Location
- 600 S. Dixie Dr. Vandalia, Montgomery, Ohio 45377-2594 United States

Information
- Type: Public secondary
- School district: Vandalia-Butler City School District
- Principal: Matthew "Buck" Williamson
- Teaching staff: 48.00 (FTE)
- Grades: 9–12
- Enrollment: 903 (2023-2024)
- Student to teacher ratio: 18.81
- Colours: Purple and Gold
- Athletics conference: Miami Valley League
- Mascot: Aviator
- Website: butler.vbcsd.com

= Butler High School (Vandalia, Ohio) =

Butler High School is a public high school in Vandalia, Ohio, a suburb of Dayton. The school is the only high school in the Vandalia-Butler City Schools district. The school mascot is the aviator.
Butler has been rated as "Excellent" since 2005 by the Ohio Department of Education. The school met all 12 of the state indicators for the 2005–2006 school year.
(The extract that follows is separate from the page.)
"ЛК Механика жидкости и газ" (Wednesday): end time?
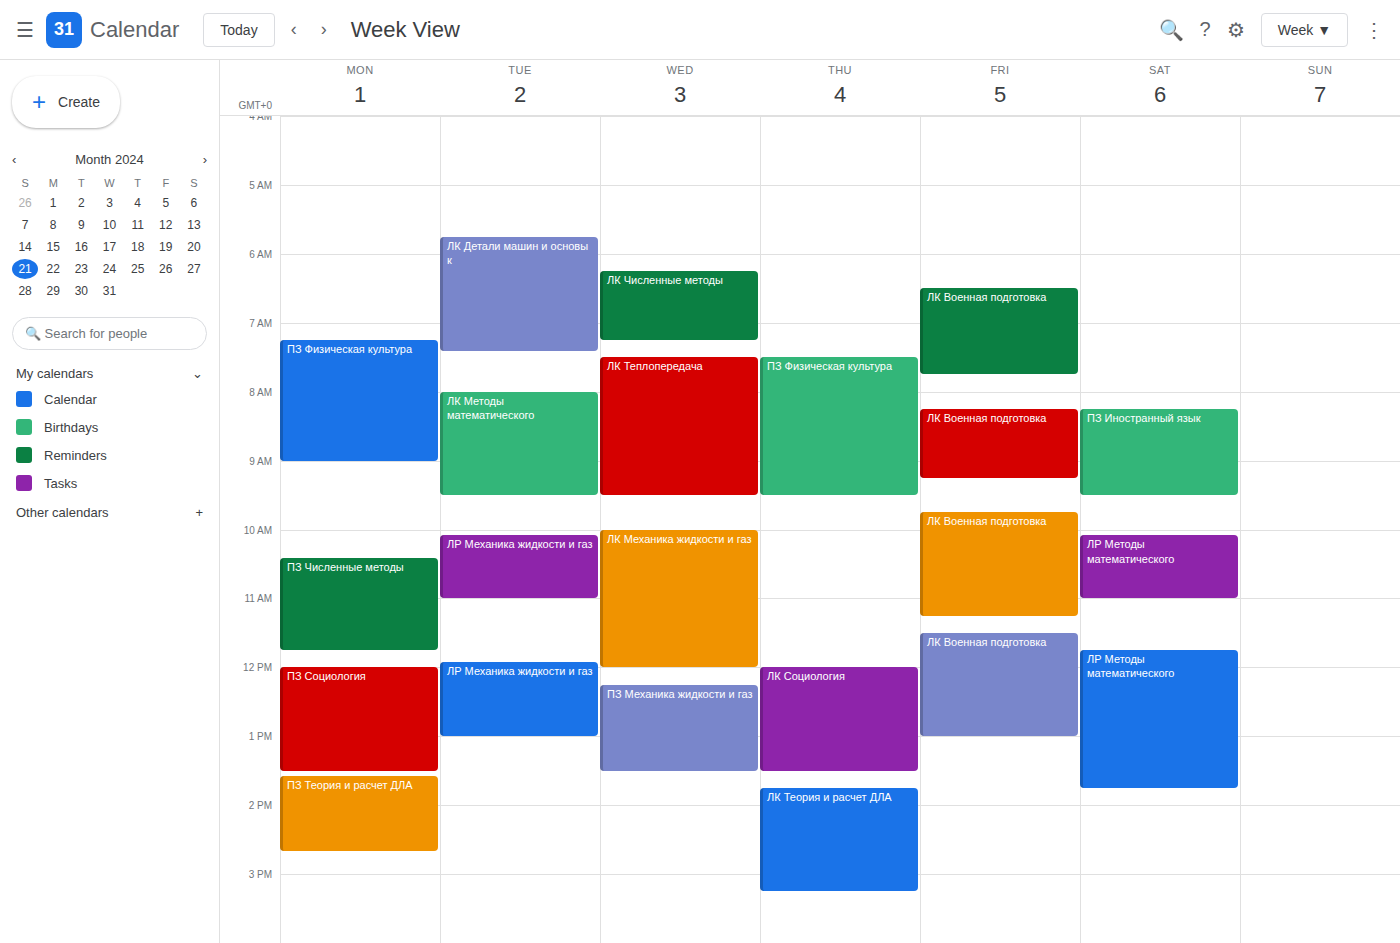
12:00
As of 2019–20, they are a part of the Miami Division of the Miami Valley League (MVL) athletic conference.

==Athletics==
The Butler Aviators are a member of the Miami Valley League.

===OHSAA State Championships===
- Boys Bowling - 2019
- Girls Bowling - 2025

== Notable alumni==
- Josh Betts - Former National Football League Quarterback
- Dan Carter - Former Member of Connecticut House of Representatives and 2016 Candidate for U.S. Senate
- Taylor Decker - Detroit Lions Offensive tackle, and 2016 NFL draft 1st round pick
- Kaden Echeman - professional baseball player
- John Goldsberry - retired professional basketball player
- Schellas Hyndman - Former Head Coach of Major League Soccer's FC Dallas
- Boston Smith - professional baseball player
- James Swearingen - American composer and arranger.